Ms Anne Moy, a schoolteacher from the village of Ardara, Co Donegal, said she was unable to go to work yesterday because of the distress.
She was visited by her GP at 5 p.m. on Tuesday and told she would have to have another test, as rechecking of her original test had shown that she was a "borderline" case.
"To be honest, that means nothing to me. At this stage I don't know what to believe. I feel let down by the health board and feel very angry that I am only being told this now."

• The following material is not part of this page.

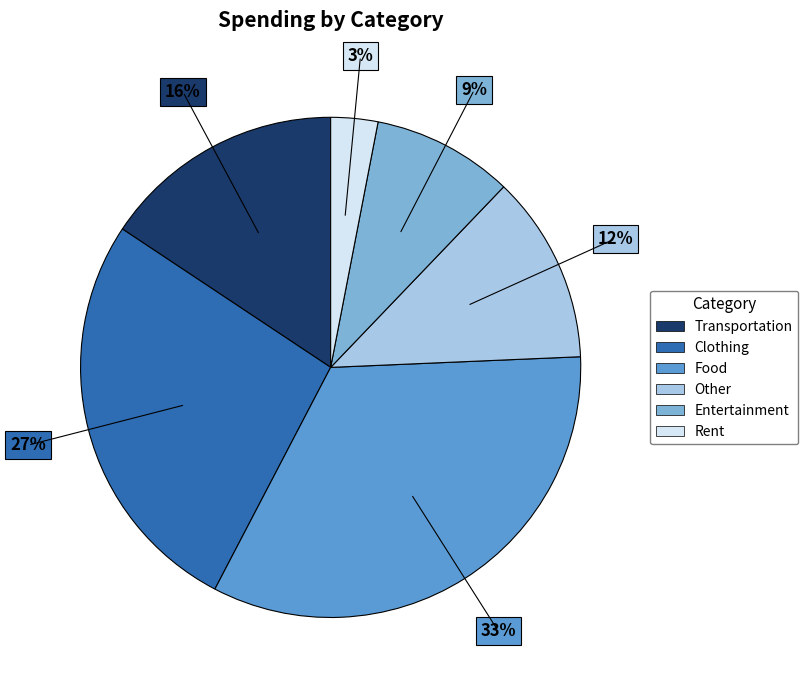

Is it true that Rent is 3% of the pie?

True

Ms Moy said she was very annoyed that nobody was taking responsibility; that "an anonymous laboratory" was being blamed. She believed the North Western Health Board was to blame for giving the work to an external laboratory.
"No one seems to be accountable. I feel the person accountable is the one who authorised the tests to go elsewhere. It is not good enough - when people go to the trouble of getting the test done, they expect the procedure to be valid."
Ms Moy said she had the smear test done in September 1997 and she did not get any results for months. "I kept going back to the health board for ages and they told me there were no results available. So eventually I gave up on it. I felt that if there was any problem I would be notified of it."
At the time Ms Moy had her test done, a 16-week backlog of samples was building up at the laboratory at Sligo General Hospital. Because of this backlog, the health board contracted the work out.
Ms Moy said that while her test was found to be borderline, she felt sorry for those women - 13 of the 68 - where more abnormal cell changes were detected. "It is a terrible situation that a year-and-a-half has passed and it is only now that it might come to light, and only now that I could be getting follow-up treatment."
She said she believed a three-page information sheet given to her was "inappropriate" because it was not addressed to her personally, was not on headed paper and was not signed by anybody in the health board.
Meanwhile, it has been stressed that women should not be discouraged from having smear tests done. A study mentioned in the last edition of the British Medical Journal found that smear testing saved 800 lives in the UK in 1997.
A Sligo-based doctor said he has received a lot of calls from anxious women, who were not directly affected. Dr Jimmy Devins said it was important to remember that the test shows cell changes long before they become malignant. Even when a high degree of abnormality was detected, treatment was 100 per cent effective.
Dr Devins said "every woman should have smears done at regular intervals."